How can towns and regions be adapted to demographic, socio-economic, ecological and societal changes?
How can a deep transformation to sustainability in the existing built environment succeed?
What opportunities does the revitalisation of small and medium-sized towns offer for avoiding new construction and the associated use of resources in urban centres, as well as for preserving quality of life and cultural heritage locally?
How do transformation processes succeed in towns with limited transformative capacities and in regions affected by structural change?
The IZS in Görlitz deals with these questions. The centre pursues a transdisciplinary approach in which the identification of research needs, the production of knowledge, the pilot application of new solutions as well as reflection and further development take place in cooperation with stakeholders in urban and regional development. The interdisciplinary and transdisciplinary research is complemented by transfer activities in the region as well as on a national and international level. The twin city of Görlitz/Zgorzelec serves as a permanent real-world laboratory. One focus of the centre's international networking is the Central and Eastern European region.
The IZS is a joint facility of the Leibniz Institute of Ecological Urban and Regional Development Dresden (IOER) and the International Institute (IHI) Zittau of TUD Dresden University of Technology. Further partners are the city of Görlitz with the municipal housing company KommWohnen and the German Foundation for Monument Protection.
The location of Görlitz offers us an exciting research environment with distinctive challenges and potentials of urban transformation, e.g. due to the extensive historical building fabric in the city, the shrunken urban population, the structural change since 1990 as well as current efforts to achieve climate-neutral urban development by 2030. The IZS emerged in 2014 from the Görlitz Competence Centre for Revitalising Urban Development. To ensure practice orientation and relevance for policy advice as well as its transdisciplinary ambition and the real world laboratory approach, the IZS has an advisory board on its side.
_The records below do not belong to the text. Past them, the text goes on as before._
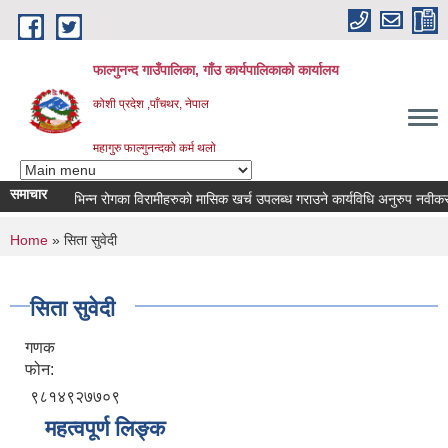
Skip to main content
फाल्गुनन्द गाउँपालिका, गाँउ कार्यपालिकाको कार्यालय
कोशी प्रदेश ,पाँचथर, नेपाल
महागुरु फाल्गुनन्दको कर्म थलो
समाचार
विभिन्न रोगका विरामीहरुको मासिक खर्च उपलब्ध गराउने कार्यविधि अनुरुप नवीकरण गर्न
You are here
Home
» सिता सुवेदी
सिता सुवेदी
गणक
फोन:
९८१४९२७७०९
महत्वपूर्ण लिङ्क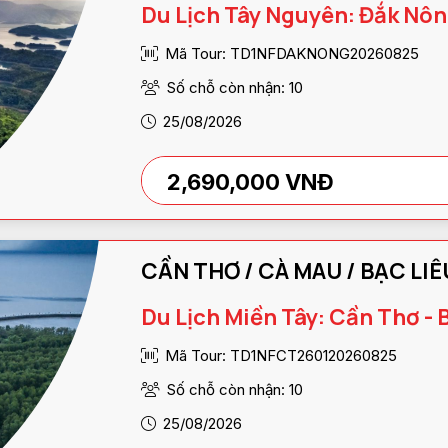
Du Lịch Tây Nguyên: Đắk Nôn
Mã Tour: TD1NFDAKNONG20260825
Số chỗ còn nhận: 10
25/08/2026
2,690,000 VNĐ
CẦN THƠ / CÀ MAU / BẠC L
Du Lịch Miền Tây: Cần Thơ - 
Mã Tour: TD1NFCT260120260825
Số chỗ còn nhận: 10
25/08/2026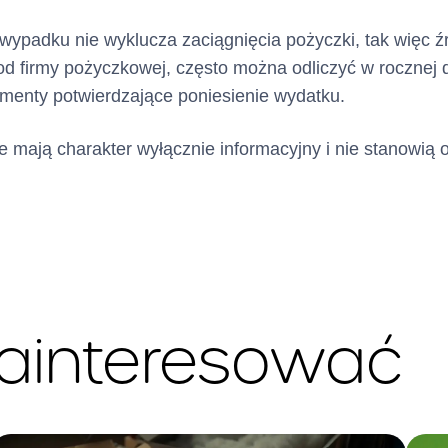
wypadku nie wyklucza zaciągnięcia pożyczki, tak więc ź
 od firmy pożyczkowej, często można odliczyć w rocznej 
umenty potwierdzające poniesienie wydatku.
 mają charakter wyłącznie informacyjny i nie stanowią o
zainteresować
The IOER and IHI Zittau are founding member of the Hi!Lusatia network. The network brings together universities, research institutions and research-orientated companies from business and society. Their aim is to promote the attractiveness and diversity of working, living, teaching and research in the three-country region of Germany/Poland/Czech Republic through joint initiatives. The aim is to play an active role in the future-oriented, sustainable transition of the region. The focus is on promoting science, research and education.